• WHAT YOU NEED TO DO: Run through the records and show each line that includes the string "原因是什么".

[Dataset entries]
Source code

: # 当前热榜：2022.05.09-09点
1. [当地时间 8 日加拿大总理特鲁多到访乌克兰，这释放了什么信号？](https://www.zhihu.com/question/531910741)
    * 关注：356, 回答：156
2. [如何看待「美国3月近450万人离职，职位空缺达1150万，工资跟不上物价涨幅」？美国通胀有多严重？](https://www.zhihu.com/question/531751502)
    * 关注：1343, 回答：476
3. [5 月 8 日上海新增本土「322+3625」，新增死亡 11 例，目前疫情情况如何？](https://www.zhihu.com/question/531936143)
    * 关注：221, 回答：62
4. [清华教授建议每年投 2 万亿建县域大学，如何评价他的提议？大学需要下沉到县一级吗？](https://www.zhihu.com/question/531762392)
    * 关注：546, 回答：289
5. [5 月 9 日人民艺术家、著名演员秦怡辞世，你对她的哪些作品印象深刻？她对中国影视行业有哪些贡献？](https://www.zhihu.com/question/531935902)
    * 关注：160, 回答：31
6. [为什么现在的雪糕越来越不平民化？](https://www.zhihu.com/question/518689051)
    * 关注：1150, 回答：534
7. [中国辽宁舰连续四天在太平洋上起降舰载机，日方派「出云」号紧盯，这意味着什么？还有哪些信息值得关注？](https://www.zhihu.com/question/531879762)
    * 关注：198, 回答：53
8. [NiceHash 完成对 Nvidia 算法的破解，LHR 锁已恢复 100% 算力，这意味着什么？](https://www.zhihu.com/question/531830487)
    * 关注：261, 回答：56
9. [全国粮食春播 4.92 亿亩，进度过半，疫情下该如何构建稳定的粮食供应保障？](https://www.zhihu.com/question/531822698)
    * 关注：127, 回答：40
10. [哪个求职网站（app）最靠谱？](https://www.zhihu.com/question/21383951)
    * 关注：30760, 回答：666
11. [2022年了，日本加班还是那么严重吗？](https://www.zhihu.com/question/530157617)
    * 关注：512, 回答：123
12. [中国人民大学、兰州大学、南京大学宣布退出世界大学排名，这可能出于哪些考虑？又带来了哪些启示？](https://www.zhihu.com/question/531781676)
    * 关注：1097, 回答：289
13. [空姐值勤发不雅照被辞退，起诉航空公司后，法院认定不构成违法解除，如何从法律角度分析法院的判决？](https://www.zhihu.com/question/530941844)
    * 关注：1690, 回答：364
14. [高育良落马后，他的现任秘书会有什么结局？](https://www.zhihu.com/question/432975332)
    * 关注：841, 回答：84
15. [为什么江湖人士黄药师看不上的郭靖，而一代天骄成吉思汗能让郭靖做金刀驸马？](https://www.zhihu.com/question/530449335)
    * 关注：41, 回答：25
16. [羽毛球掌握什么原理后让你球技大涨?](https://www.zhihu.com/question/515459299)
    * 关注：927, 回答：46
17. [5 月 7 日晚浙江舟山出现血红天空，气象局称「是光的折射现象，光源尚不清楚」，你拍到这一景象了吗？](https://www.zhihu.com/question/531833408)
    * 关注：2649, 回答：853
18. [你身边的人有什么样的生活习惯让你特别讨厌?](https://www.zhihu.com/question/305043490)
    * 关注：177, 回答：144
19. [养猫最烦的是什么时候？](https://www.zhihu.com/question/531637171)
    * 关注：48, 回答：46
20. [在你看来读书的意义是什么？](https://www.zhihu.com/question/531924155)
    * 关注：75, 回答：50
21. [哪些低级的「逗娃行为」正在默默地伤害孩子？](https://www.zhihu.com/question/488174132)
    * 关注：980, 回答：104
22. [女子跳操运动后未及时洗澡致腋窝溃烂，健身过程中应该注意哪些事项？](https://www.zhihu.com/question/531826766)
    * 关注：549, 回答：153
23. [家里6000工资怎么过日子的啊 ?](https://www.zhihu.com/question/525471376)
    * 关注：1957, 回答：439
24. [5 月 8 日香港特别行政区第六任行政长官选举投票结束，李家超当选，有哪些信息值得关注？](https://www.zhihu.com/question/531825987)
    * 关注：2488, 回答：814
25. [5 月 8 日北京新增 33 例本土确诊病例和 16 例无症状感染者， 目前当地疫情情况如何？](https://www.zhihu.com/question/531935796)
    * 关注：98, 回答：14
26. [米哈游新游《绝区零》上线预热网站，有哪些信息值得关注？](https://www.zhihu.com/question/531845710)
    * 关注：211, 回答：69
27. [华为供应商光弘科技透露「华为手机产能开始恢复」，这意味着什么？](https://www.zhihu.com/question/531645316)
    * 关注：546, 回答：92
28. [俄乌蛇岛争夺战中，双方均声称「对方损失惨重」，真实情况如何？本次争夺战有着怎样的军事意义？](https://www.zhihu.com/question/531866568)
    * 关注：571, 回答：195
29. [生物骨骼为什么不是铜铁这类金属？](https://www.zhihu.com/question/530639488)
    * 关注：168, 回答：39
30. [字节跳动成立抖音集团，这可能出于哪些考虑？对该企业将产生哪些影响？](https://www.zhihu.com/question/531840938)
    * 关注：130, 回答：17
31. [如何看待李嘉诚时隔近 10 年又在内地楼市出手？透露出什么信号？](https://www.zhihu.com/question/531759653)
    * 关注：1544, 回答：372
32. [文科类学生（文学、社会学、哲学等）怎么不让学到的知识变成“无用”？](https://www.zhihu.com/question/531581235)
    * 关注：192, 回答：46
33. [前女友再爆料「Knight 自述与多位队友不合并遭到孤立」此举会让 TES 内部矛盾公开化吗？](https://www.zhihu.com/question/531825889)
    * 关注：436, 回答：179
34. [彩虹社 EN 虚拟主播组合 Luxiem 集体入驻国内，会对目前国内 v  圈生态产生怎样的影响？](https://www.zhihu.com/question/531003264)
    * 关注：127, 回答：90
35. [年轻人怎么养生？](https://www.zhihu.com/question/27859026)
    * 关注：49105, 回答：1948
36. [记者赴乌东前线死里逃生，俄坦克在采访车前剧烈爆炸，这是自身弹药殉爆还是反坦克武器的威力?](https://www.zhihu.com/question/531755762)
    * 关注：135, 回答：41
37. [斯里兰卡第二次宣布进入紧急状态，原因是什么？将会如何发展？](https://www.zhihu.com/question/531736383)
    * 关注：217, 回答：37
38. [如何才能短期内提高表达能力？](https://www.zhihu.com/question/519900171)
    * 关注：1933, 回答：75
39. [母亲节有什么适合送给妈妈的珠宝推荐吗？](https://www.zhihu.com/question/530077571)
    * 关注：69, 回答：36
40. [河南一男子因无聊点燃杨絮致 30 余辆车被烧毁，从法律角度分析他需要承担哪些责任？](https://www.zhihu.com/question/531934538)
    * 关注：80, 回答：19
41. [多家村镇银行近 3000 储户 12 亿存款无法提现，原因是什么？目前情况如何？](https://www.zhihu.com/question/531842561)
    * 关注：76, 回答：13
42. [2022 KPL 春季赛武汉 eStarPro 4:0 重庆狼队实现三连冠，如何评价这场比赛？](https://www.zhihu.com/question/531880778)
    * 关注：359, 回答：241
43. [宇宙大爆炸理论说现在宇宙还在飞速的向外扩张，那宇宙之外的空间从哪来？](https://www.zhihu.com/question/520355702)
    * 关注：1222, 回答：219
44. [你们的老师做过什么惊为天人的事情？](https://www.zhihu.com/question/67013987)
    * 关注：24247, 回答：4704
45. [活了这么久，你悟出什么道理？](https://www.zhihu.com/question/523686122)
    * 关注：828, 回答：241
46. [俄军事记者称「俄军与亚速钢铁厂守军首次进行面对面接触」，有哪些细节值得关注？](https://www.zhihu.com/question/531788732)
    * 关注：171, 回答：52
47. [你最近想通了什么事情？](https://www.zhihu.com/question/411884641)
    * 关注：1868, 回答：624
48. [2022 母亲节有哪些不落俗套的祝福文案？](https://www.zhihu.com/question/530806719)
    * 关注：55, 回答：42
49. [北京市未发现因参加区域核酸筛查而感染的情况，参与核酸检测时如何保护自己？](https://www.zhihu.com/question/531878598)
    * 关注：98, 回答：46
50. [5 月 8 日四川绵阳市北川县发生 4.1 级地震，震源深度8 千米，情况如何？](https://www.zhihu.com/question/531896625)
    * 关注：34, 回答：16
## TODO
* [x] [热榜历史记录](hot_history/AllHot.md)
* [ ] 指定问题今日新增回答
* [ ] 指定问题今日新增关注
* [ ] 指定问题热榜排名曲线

• ANSWER SECTION:
37. [斯里兰卡第二次宣布进入紧急状态，原因是什么？将会如何发展？](https://www.zhihu.com/question/531736383)
41. [多家村镇银行近 3000 储户 12 亿存款无法提现，原因是什么？目前情况如何？](https://www.zhihu.com/question/531842561)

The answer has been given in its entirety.